THE other day I received a form to renew my driving licence. Going through the sections, I was appalled to see one for organ donation. There was a list of organs that I might want to donate, including heart, cornea, pancreas, lungs and liver – and with no opportunity to opt out.
Yet going through the accompanying guidelines – thank goodness – I read that I did not have to fill in this section. So of course I didn’t. But what, I wondered, has organ donation got to do with renewing your driving licence?
This section has apparently been on driving licence applications since 2011 but either I never noticed it before or had forgotten because I would certainly have regarded such an intrusion with a howl of outrage.
I have since learned that if the number 118 appears on the back of your driving licence, you are an organ donor. I checked the back of my existing licence and yes, it does have the number 118 on it. And until now, I never knew and had never even looked at the back of my driving licence. Did I inadvertently put a cross in the organ donor box? If so, I can only hope that, having opted out on the new form, this number will not appear on my renewed licence.
All this is bad enough, but it doesn’t stop there. Organ donation sections have now appeared on passport renewal applications as well. Once more, what has applying for a passport got to do with donating your organs? True, you can opt out as with driving licence renewal, but it is made clear that you are expected to opt in. How many more official forms of the future will also start to include a section on organ donation?
The NHS is doing everything it can to persuade people to donate their organs after their death, but in fact you are not actually dead when these organs are harvested from your body. You are, rather, ‘brain dead’. This term was invented in 1967, when the first human heart transplant was carried out by Dr Christiaan Barnard. This term has since been replaced by ‘brain-stem death’, but it means pretty much the same thing.
‘Brain dead’ was a concept invented so that organs can be taken from the body while it is still on life support. Vital organs such as heart, liver and lungs have to be removed while the patient is technically alive, otherwise they deteriorate quickly and become unusable.
In many cases the brain dead patient would die soon anyway, but that is not the point. The organs have to be taken from somebody who has not quite died. You cannot transplant organs from a cold corpse, or cadaver.
And things are getting worse. The NHS strategy ‘Organ Donation and Transplantation 2030’ aims to make this a routine part of health care, with as many people as possible donating their organs, both when fully alive and when ‘brain dead’.

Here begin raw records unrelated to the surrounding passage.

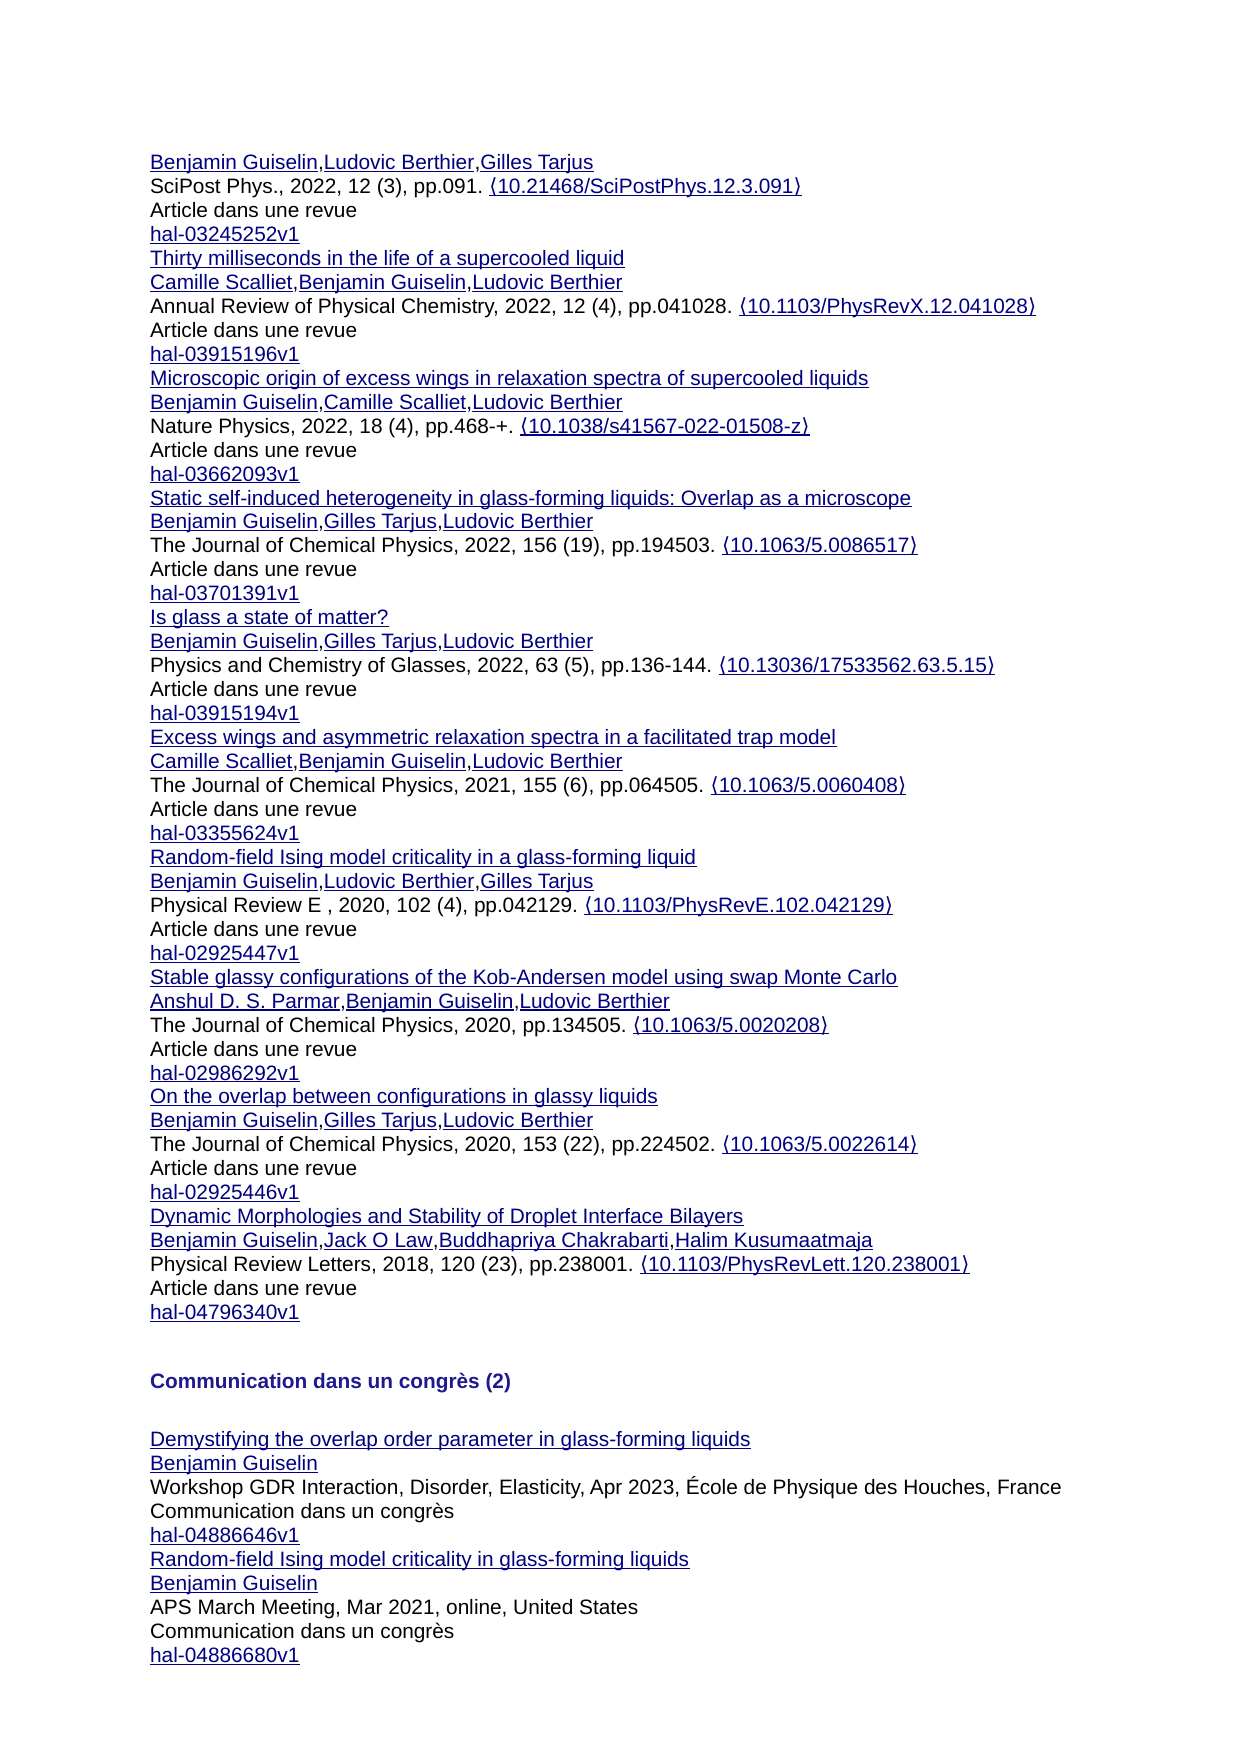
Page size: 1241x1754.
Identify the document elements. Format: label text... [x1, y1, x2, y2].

table_cell Static self-induced heterogeneity in glass-forming liquids: Overlap as a microscope Benjamin Guiselin,Gilles Tarjus,Ludovic Berthier The Journal of Chemical Physics, 2022, 156 (19), pp.194503. ⟨10.1063/5.0086517⟩ Article dans une revue hal-03701391v1 [150, 485, 1090, 605]
table_cell Dynamic Morphologies and Stability of Droplet Interface Bilayers Benjamin Guiselin,Jack O Law,Buddhapriya Chakrabarti,Halim Kusumaatmaja Physical Review Letters, 2018, 120 (23), pp.238001. ⟨10.1103/PhysRevLett.120.238001⟩ Article dans une revue hal-04796340v1 [150, 1204, 1090, 1324]
table_cell Benjamin Guiselin,Ludovic Berthier,Gilles Tarjus SciPost Phys., 2022, 12 (3), pp.091. ⟨10.21468/SciPostPhys.12.3.091⟩ Article dans une revue hal-03245252v1 [150, 150, 1090, 246]
table_cell Random-field Ising model criticality in glass-forming liquids Benjamin Guiselin APS March Meeting, Mar 2021, online, United States Communication dans un congrès hal-04886680v1 [150, 1547, 1090, 1667]
table_cell Random-field Ising model criticality in a glass-forming liquid Benjamin Guiselin,Ludovic Berthier,Gilles Tarjus Physical Review E , 2020, 102 (4), pp.042129. ⟨10.1103/PhysRevE.102.042129⟩ Article dans une revue hal-02925447v1 [150, 845, 1090, 964]
table_cell Microscopic origin of excess wings in relaxation spectra of supercooled liquids Benjamin Guiselin,Camille Scalliet,Ludovic Berthier Nature Physics, 2022, 18 (4), pp.468-+. ⟨10.1038/s41567-022-01508-z⟩ Article dans une revue hal-03662093v1 [150, 366, 1090, 485]
table_cell Is glass a state of matter? Benjamin Guiselin,Gilles Tarjus,Ludovic Berthier Physics and Chemistry of Glasses, 2022, 63 (5), pp.136-144. ⟨10.13036/17533562.63.5.15⟩ Article dans une revue hal-03915194v1 [150, 605, 1090, 725]
table_header Demystifying the overlap order parameter in glass-forming liquids Benjamin Guiselin Workshop GDR Interaction, Disorder, Elasticity, Apr 2023, École de Physique des Houches, France Communication dans un congrès hal-04886646v1 [150, 1427, 1090, 1547]
table_cell Thirty milliseconds in the life of a supercooled liquid Camille Scalliet,Benjamin Guiselin,Ludovic Berthier Annual Review of Physical Chemistry, 2022, 12 (4), pp.041028. ⟨10.1103/PhysRevX.12.041028⟩ Article dans une revue hal-03915196v1 [150, 246, 1090, 366]
subtitle Communication dans un congrès (2) [150, 1369, 1090, 1393]
table_cell Excess wings and asymmetric relaxation spectra in a facilitated trap model Camille Scalliet,Benjamin Guiselin,Ludovic Berthier The Journal of Chemical Physics, 2021, 155 (6), pp.064505. ⟨10.1063/5.0060408⟩ Article dans une revue hal-03355624v1 [150, 725, 1090, 845]
table_cell Stable glassy configurations of the Kob-Andersen model using swap Monte Carlo Anshul D. S. Parmar,Benjamin Guiselin,Ludovic Berthier The Journal of Chemical Physics, 2020, pp.134505. ⟨10.1063/5.0020208⟩ Article dans une revue hal-02986292v1 [150, 965, 1090, 1084]
table_cell On the overlap between configurations in glassy liquids Benjamin Guiselin,Gilles Tarjus,Ludovic Berthier The Journal of Chemical Physics, 2020, 153 (22), pp.224502. ⟨10.1063/5.0022614⟩ Article dans une revue hal-02925446v1 [150, 1084, 1090, 1204]
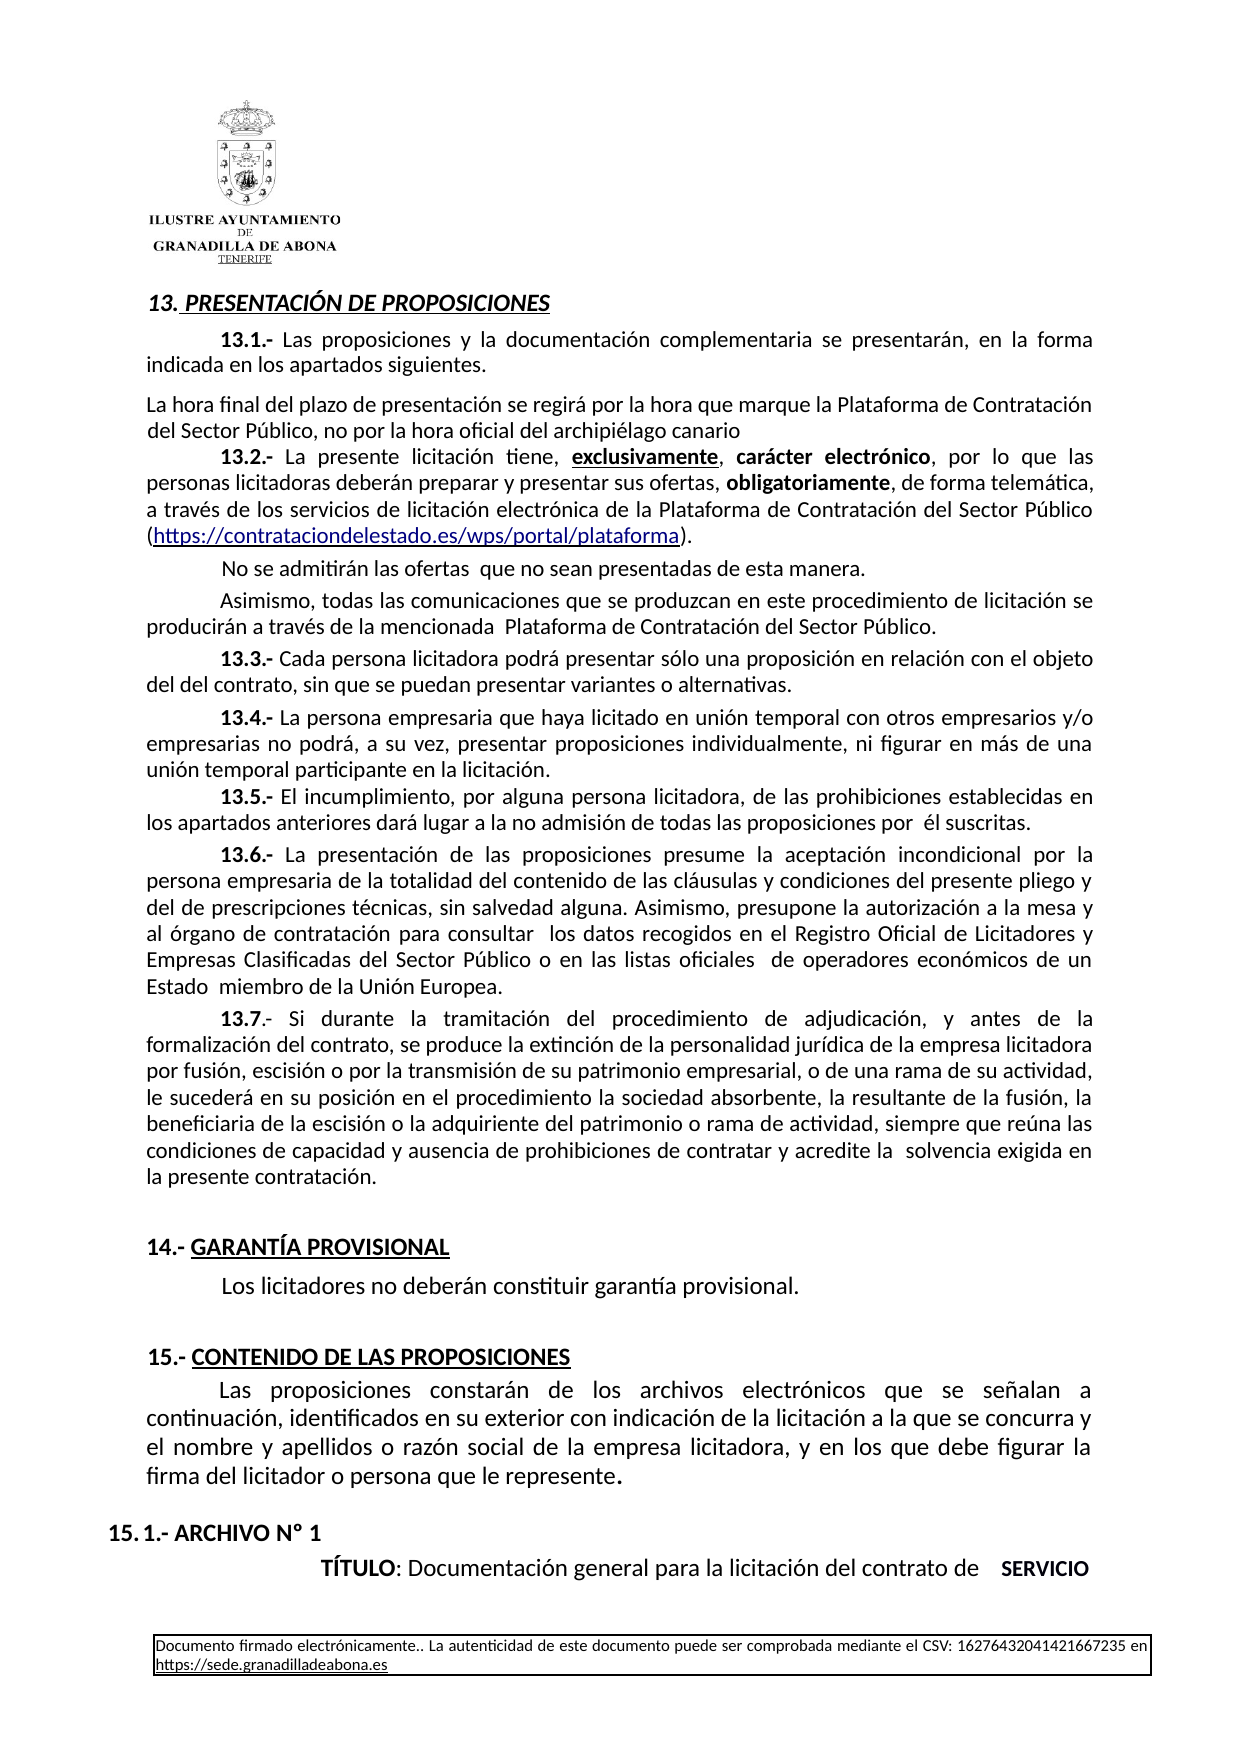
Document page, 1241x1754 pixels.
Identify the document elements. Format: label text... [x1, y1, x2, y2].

text 13.1.- Las proposiciones y la documentación complementaria se presentarán, en la forma indicada en los apartados siguientes. [146, 326, 1094, 379]
text 13.5.- El incumplimiento, por alguna persona licitadora, de las prohibiciones establecidas en los apartados anteriores dará lugar a la no admisión de todas las proposiciones por él suscritas. [146, 783, 1094, 836]
text TÍTULO: Documentación general para la licitación del contrato de SERVICIO [142, 1552, 1094, 1583]
text La hora final del plazo de presentación se regirá por la hora que marque la Plataforma de Contratación del Sector Público, no por la hora oficial del archipiélago canario [146, 391, 1094, 444]
subtitle 13. PRESENTACIÓN DE PROPOSICIONES [147, 287, 1152, 317]
text 13.4.- La persona empresaria que haya licitado en unión temporal con otros empresarios y/o empresarias no podrá, a su vez, presentar proposiciones individualmente, ni figurar en más de una unión temporal participante en la licitación. [146, 704, 1094, 783]
text 13.2.- La presente licitación tiene, exclusivamente, carácter electrónico, por lo que las personas licitadoras deberán preparar y presentar sus ofertas, obligatoriamente, de forma telemática, a través de los servicios de licitación electrónica de la Plataforma de Contratación del Sector Público (https://contrataciondelestado.es/wps/portal/plataforma). [146, 444, 1094, 549]
text Las proposiciones constarán de los archivos electrónicos que se señalan a continuación, identificados en su exterior con indicación de la licitación a la que se concurra y el nombre y apellidos o razón social de la empresa licitadora, y en los que debe figurar la firma del licitador o persona que le represente. [146, 1376, 1093, 1491]
text No se admitirán las ofertas que no sean presentadas de esta manera. [221, 555, 1094, 581]
list 1.- ARCHIVO Nº 1 [108, 1517, 1094, 1547]
text Asimismo, todas las comunicaciones que se produzcan en este procedimiento de licitación se producirán a través de la mencionada Plataforma de Contratación del Sector Público. [146, 587, 1094, 640]
text 13.7.- Si durante la tramitación del procedimiento de adjudicación, y antes de la formalización del contrato, se produce la extinción de la personalidad jurídica de la empresa licitadora por fusión, escisión o por la transmisión de su patrimonio empresarial, o de una rama de su actividad, le sucederá en su posición en el procedimiento la sociedad absorbente, la resultante de la fusión, la beneficiaria de la escisión o la adquiriente del patrimonio o rama de actividad, siempre que reúna las condiciones de capacidad y ausencia de prohibiciones de contratar y acredite la solvencia exigida en la presente contratación. [146, 1006, 1094, 1190]
subtitle 15.- CONTENIDO DE LAS PROPOSICIONES [147, 1341, 1136, 1371]
text Los licitadores no deberán constituir garantía provisional. [221, 1272, 1093, 1301]
text 13.3.- Cada persona licitadora podrá presentar sólo una proposición en relación con el objeto del del contrato, sin que se puedan presentar variantes o alternativas. [146, 646, 1094, 698]
text 14.- GARANTÍA PROVISIONAL [146, 1231, 1136, 1261]
text 13.6.- La presentación de las proposiciones presume la aceptación incondicional por la persona empresaria de la totalidad del contenido de las cláusulas y condiciones del presente pliego y del de prescripciones técnicas, sin salvedad alguna. Asimismo, presupone la autorización a la mesa y al órgano de contratación para consultar los datos recogidos en el Registro Oficial de Licitadores y Empresas Clasificadas del Sector Público o en las listas oficiales de operadores económicos de un Estado miembro de la Unión Europea. [146, 842, 1094, 1000]
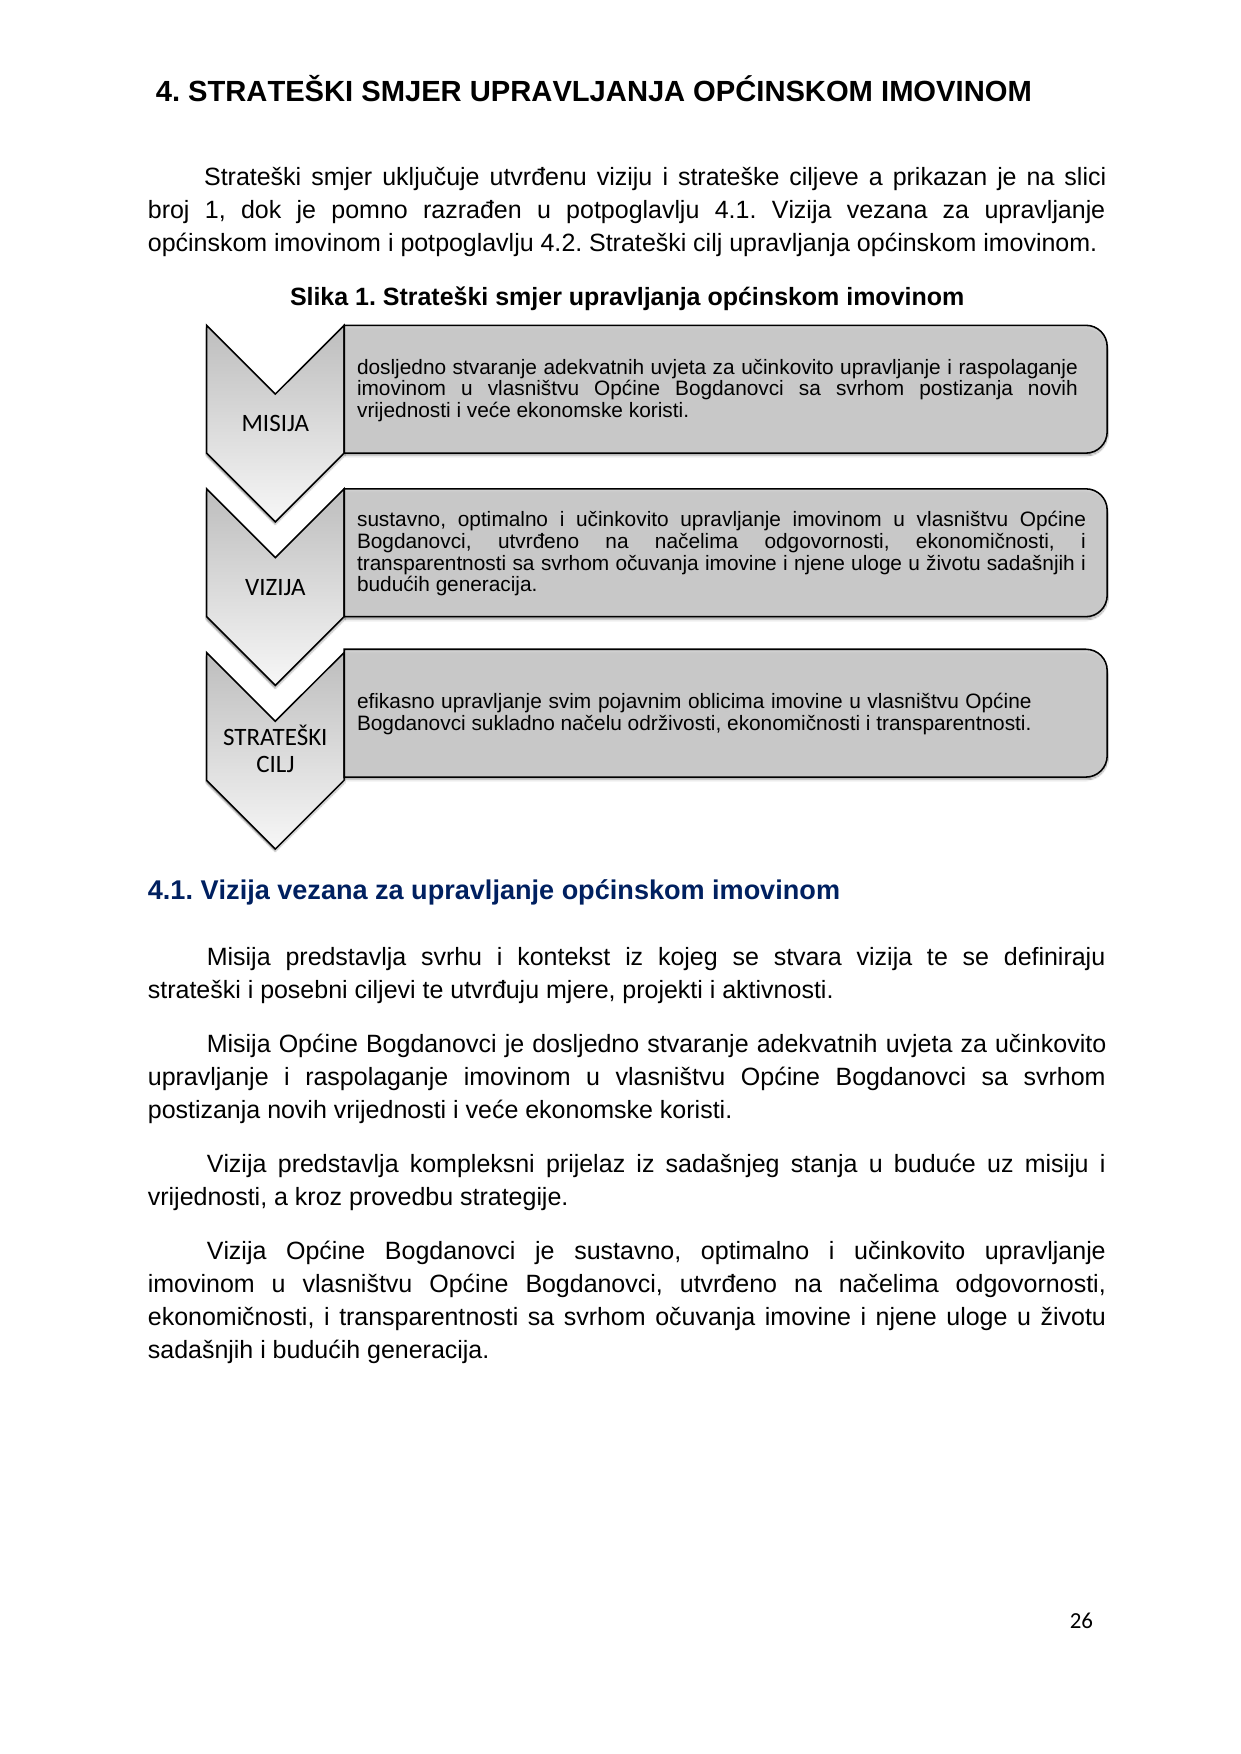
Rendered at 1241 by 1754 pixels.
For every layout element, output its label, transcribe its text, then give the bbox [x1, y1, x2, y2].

text Strateški smjer uključuje utvrđenu viziju i strateške ciljeve a prikazan je na slici broj 1, dok je pomno razrađen u potpoglavlju 4.1. Vizija vezana za upravljanje općinskom imovinom i potpoglavlju 4.2. Strateški cilj upravljanja općinskom imovinom. [148, 162, 1107, 257]
text Misija predstavlja svrhu i kontekst iz kojeg se stvara vizija te se definiraju strateški i posebni ciljevi te utvrđuju mjere, projekti i aktivnosti. [148, 942, 1107, 1004]
text Slika 1. Strateški smjer upravljanja općinskom imovinom [148, 282, 1107, 311]
text Vizija Općine Bogdanovci je sustavno, optimalno i učinkovito upravljanje imovinom u vlasništvu Općine Bogdanovci, utvrđeno na načelima odgovornosti, ekonomičnosti, i transparentnosti sa svrhom očuvanja imovine i njene uloge u životu sadašnjih i budućih generacija. [148, 1236, 1107, 1364]
subtitle 4.1. Vizija vezana za upravljanje općinskom imovinom [148, 874, 1093, 905]
text Vizija predstavlja kompleksni prijelaz iz sadašnjeg stanja u buduće uz misiju i vrijednosti, a kroz provedbu strategije. [148, 1149, 1107, 1211]
text Misija Općine Bogdanovci je dosljedno stvaranje adekvatnih uvjeta za učinkovito upravljanje i raspolaganje imovinom u vlasništvu Općine Bogdanovci sa svrhom postizanja novih vrijednosti i veće ekonomske koristi. [148, 1029, 1107, 1124]
subtitle 4. STRATEŠKI SMJER UPRAVLJANJA OPĆINSKOM IMOVINOM [156, 74, 1093, 107]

But try as they might, the NHS cannot force you to become an organ donor. As well as ignoring the organ donation section on my new driving licence application, I have opted out on the NHS form, even though they make it difficult for you to do so. The implication is that you are being horribly selfish not to sign up for organ donation as you might give somebody else the precious gift of life. But what, I might ask, about my precious gift of life?
When my time comes, I hope that my wishes will be honoured and that the ghouls will not ransack my not-quite-dead body for all the organs they can use, or put me on life support so that they can do so. It’s possible that by then my organs may be so ancient they are not much use to anybody anyway, but even so, it’s an uncomfortable thought.
In 2024, The Story of a Heart by Rachel Clarke, about a heart transplant, was published. (Clarke is the author of Breathtaking (2021) about working in the NHS during covid, which was turned into a TV series of the same name.) The Story of a Heart became an instant bestseller and received many rave reviews as well as winning major prizes. Among the glowing reviews and mentions, there was not one dissenting voice. Not one reviewer asked what ‘brain dead’ might actually mean, although it was mentioned in the book.
The heartrending tale here – Clarke is particularly good at heartrending – tells the story of Keira, a nine-year-old girl who suffered terrible injuries in a car crash in 2017. After her parents were told that she was brain dead – note that phrase – they gave consent for her heart to be donated to a nine-year-old boy, Max, who was dangerously ill in hospital with an enlarged heart. The donation was made and Max, made a miraculous recovery. Now 17, he is raising awareness, as the phrase goes, for more families to consent to organ donation.
This case gave rise to the Organ Donation (Deemed Consent) Act of 2019, which states that unless somebody specifically opts out, they are ‘deemed’ to have given consent to have their organs removed and transplanted into others. How long, I wonder, before the choice to opt out is removed?
Organ transplantation has been hailed as a miracle of modern medical science and in some ways it is, but organ donation is actually a multi-billion-pound worldwide industry more than the heroic altruistic procedure it is often made out to be.
And even once the organ is successfully transplanted – which does not always happen by any means – life is not plain sailing thereafter. Recipients must remain on immunosuppressive drugs for the rest of their lives as there is a serious risk of the alien organ being rejected. This means they are at greatly increased risk of succumbing to infections, and will need more drugs to combat this vulnerability. The survival rate for heart transplant patients is currently ten to 14 years.
Around 30million people in the UK have now signed up to organ donation. But in the immortal words of film producer Samuel Goldwyn, include me out. And at the very least, organ donation sections should be removed from driving licence, passport and other official applications, where they never belonged in the first place. To all TCW readers I would say: look at the back of your driving licence to see whether the dread number 118 appears.